Книг этих разных, альбомов сколько угодно валялось тогда у пакгауза, где грузились уезжающие в эвакуацию. Борис натаскал их домой целую библиотеку. Полок и стеллажей в избе не было, так он сложил книги штабелем в углу. Хима года два топила ими печь. Среди книг были и хорошие — в переплетах, с красивыми картинками. Химе захотелось их оставить, чтобы при случае похвастаться бабам, что вот, мол, какие книги она читает! И она положила их отдельно, поверх горки. Они и теперь там лежат — пропыленные и затянутые паутиной. Однако хвастаться ими Хима не решается: все знают, что грамоте она не очень-то учена.
…Подвесив к потолку лампу, Хима принялась собирать на стол. Борис тем временем мыл руки под рукомойником.
Хима поставила на стол алюминиевую миску, вылила в нее из чугунка подогретые на керосинке щи и, перекрестившись, села к столу.
Борис тоже сел и, взяв в руки только что принесенную буханку хлеба, стал резать ее ножом. Он разрезал буханку пополам и из середины, где помягче, отрезал по ломтю — себе и Химе. Потом взял в правую руку ложку, а в левую отрезанный ломоть хлеба. Прежде чем зачерпнуть ложкой щи, он поднес ломоть хлеба к губам, откусил и…
И задумался.
«А как же завтра?!» — Борис чуть не выкрикнул это вслух, но сдержался, боясь напугать Химу. Мысль о завтрашнем дне была настолько неожиданной, что он не сразу справился с волнением, охватившим его.

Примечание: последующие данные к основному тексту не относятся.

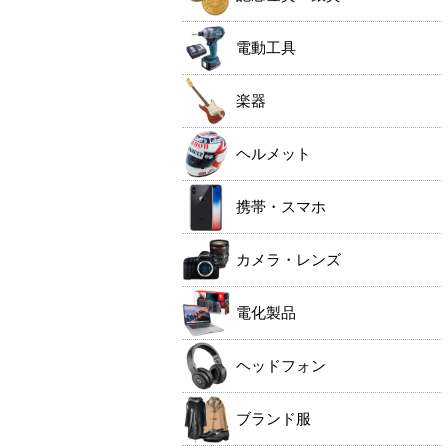
電動工具
楽器
ヘルメット
携帯・スマホ
カメラ・レンズ
電化製品
ヘッドフォン
ブランド服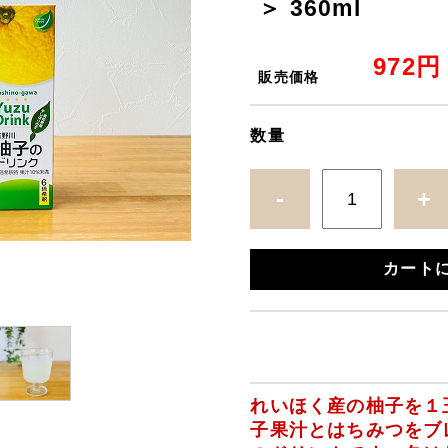
＞ 360ml
972円
販売価格
数量
-
+
カート
れいほく産の柚子を１
子果汁と
はちみつをブ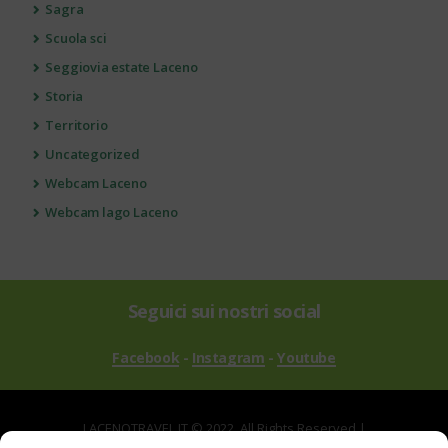
Sagra
Scuola sci
Seggiovia estate Laceno
Storia
Territorio
Uncategorized
Webcam Laceno
Webcam lago Laceno
Seguici sui nostri social
Facebook
-
Instagram
-
Youtube
LACENOTRAVEL.IT © 2022. All Rights Reserved |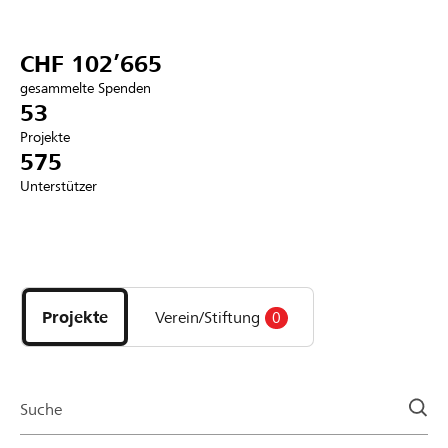
Partner / Raiffeisenbank
CHF 102’665
gesammelte Spenden
53
Projekte
Anmelden
575
Unterstützer
Registrieren
Entdecke
DE
FR
IT
Projekte
und
Projekte
Verein/Stiftung
0
Organisationen
der
Page
Suche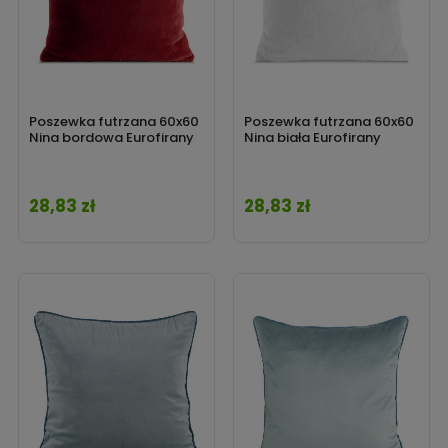
Poszewka futrzana 60x60
Poszewka futrzana 60x60
Nina bordowa Eurofirany
Nina biała Eurofirany
28,83 zł
28,83 zł
Cena
Cena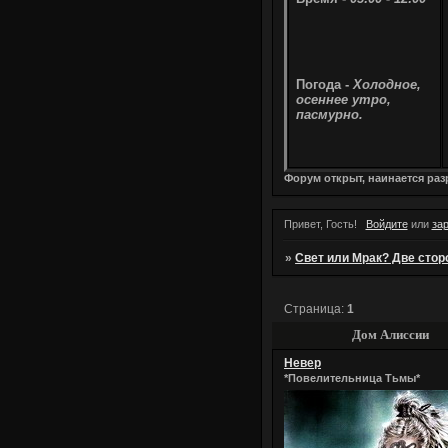
Погода -
Холодное,
осеннее утро,
пасмурно.
Форум открыт, наинается ра
Привет, Гость!
Войдите
или
за
»
Свет или Мрак? Две сторо
Страница:
1
Дом Алиссии
Невер
*Повелительница Тьмы*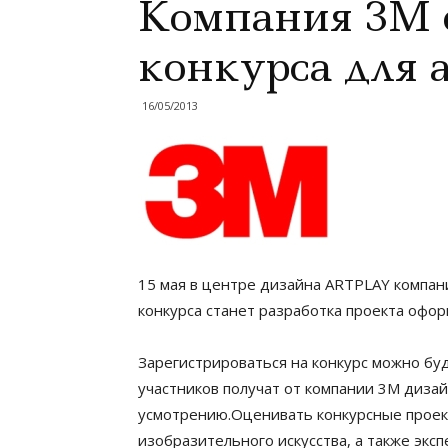
Компания ЗМ о
конкурса для 
16/05/2013
15 мая в центре дизайна ARTPLAY компан
конкурса станет разработка проекта офо
Зарегистрироваться на конкурс можно буд
участников получат от компании 3M диза
усмотрению.Оценивать конкурсные проект
изобразительного искусства, а также эк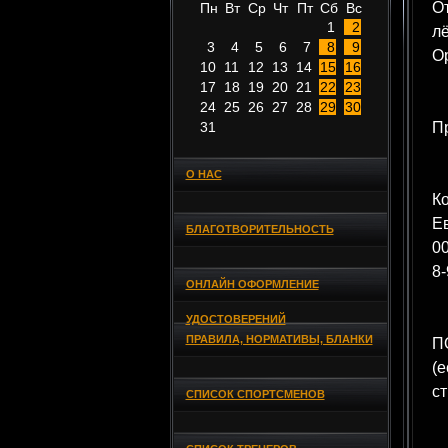
О
Пн
Вт
Ср
Чт
Пт
Сб
Вс
1
2
лё
3
4
5
6
7
8
9
Ор
10
11
12
13
14
15
16
17
18
19
20
21
22
23
24
25
26
27
28
29
30
31
П
О НАС
Ко
Е
БЛАГОТВОРИТЕЛЬНОСТЬ
0
8-
ОНЛАЙН ОФОРМЛЕНИЕ
УДОСТОВЕРЕНИЙ
ПРАВИЛА, НОРМАТИВЫ, БЛАНКИ
ПО
(е
ст
СПИСОК СПОРТСМЕНОВ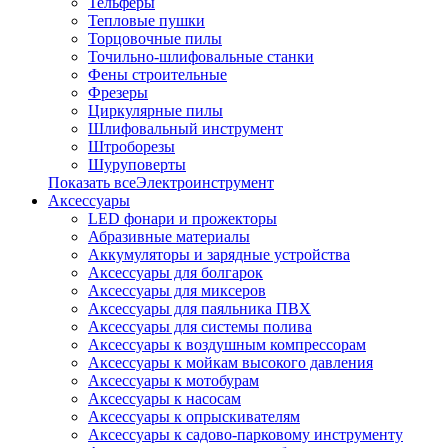
Тельферы
Тепловые пушки
Торцовочные пилы
Точильно-шлифовальные станки
Фены строительные
Фрезеры
Циркулярные пилы
Шлифовальный инструмент
Штроборезы
Шуруповерты
Показать всеЭлектроинструмент
Аксессуары
LED фонари и прожекторы
Абразивные материалы
Аккумуляторы и зарядные устройства
Аксессуары для болгарок
Аксессуары для миксеров
Аксессуары для паяльника ПВХ
Аксессуары для системы полива
Аксессуары к воздушным компрессорам
Аксессуары к мойкам высокого давления
Аксессуары к мотобурам
Аксессуары к насосам
Аксессуары к опрыскивателям
Аксессуары к садово-парковому инструменту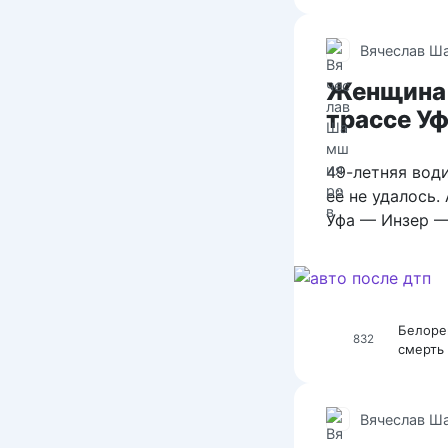
Вячеслав Ш
Женщина 
трассе У
49-летняя вод
её не удалось
Уфа — Инзер —
Белоре
832
смерть
Вячеслав Ш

За всю свою жизнь Борис не съел ни куска своего хлеба. Хлеба, им самим выращенного, убранного, обмолоченного, женой в русской печке испеченного. Вот уже сорок лет кряду, с того дня, когда Борис впервые пошел на «железку», и по сегодняшний день он сам и его жена ели станционный хлеб. Не всегда хорошо пропеченный, не всегда по вкусу посоленный… Да уж что там вкус! Только в последние годы стали вспоминать о вкусе-то. А бывало, и такого приносил по фунту на душу. Это уж в последние годы стало так, что бери сколько хочешь. И Борис брал. Он брал по две буханки; одну они сами съедали, другую Хима разламывала на куски и бросала корове в пойло. Так было изо дня в день.
А завтра…
Завтра Борис не пойдет на работу: теперь он пенсионер. Раньше Борис мало задумывался о будущем. Ему казалось, что он всегда будет здоров, силен, что никогда не расстанется со своим инструментом — лопатой и молотом, которым забивают костыли. И вдруг месяц назад мастер позвал его и говорит:
— Борис Аниканыч, вам пора на пенсию.
— Разве пора? — удивился Борис.
Его попросили написать заявление. Он написал и по-прежнему продолжал работать. А сегодня его пригласили к начальнику, и там были еще рабочие, и начальник в их присутствии вручил Борису пенсионное удостоверение и премию. Все было так торжественно, что Борис растрогался даже. Ему и в голову не пришло в тот час: а что же он будет делать завтра? И даже теперь, задумавшись о своем завтрашнем дне, он прежде всего забеспокоился не о деле, а о хлебе.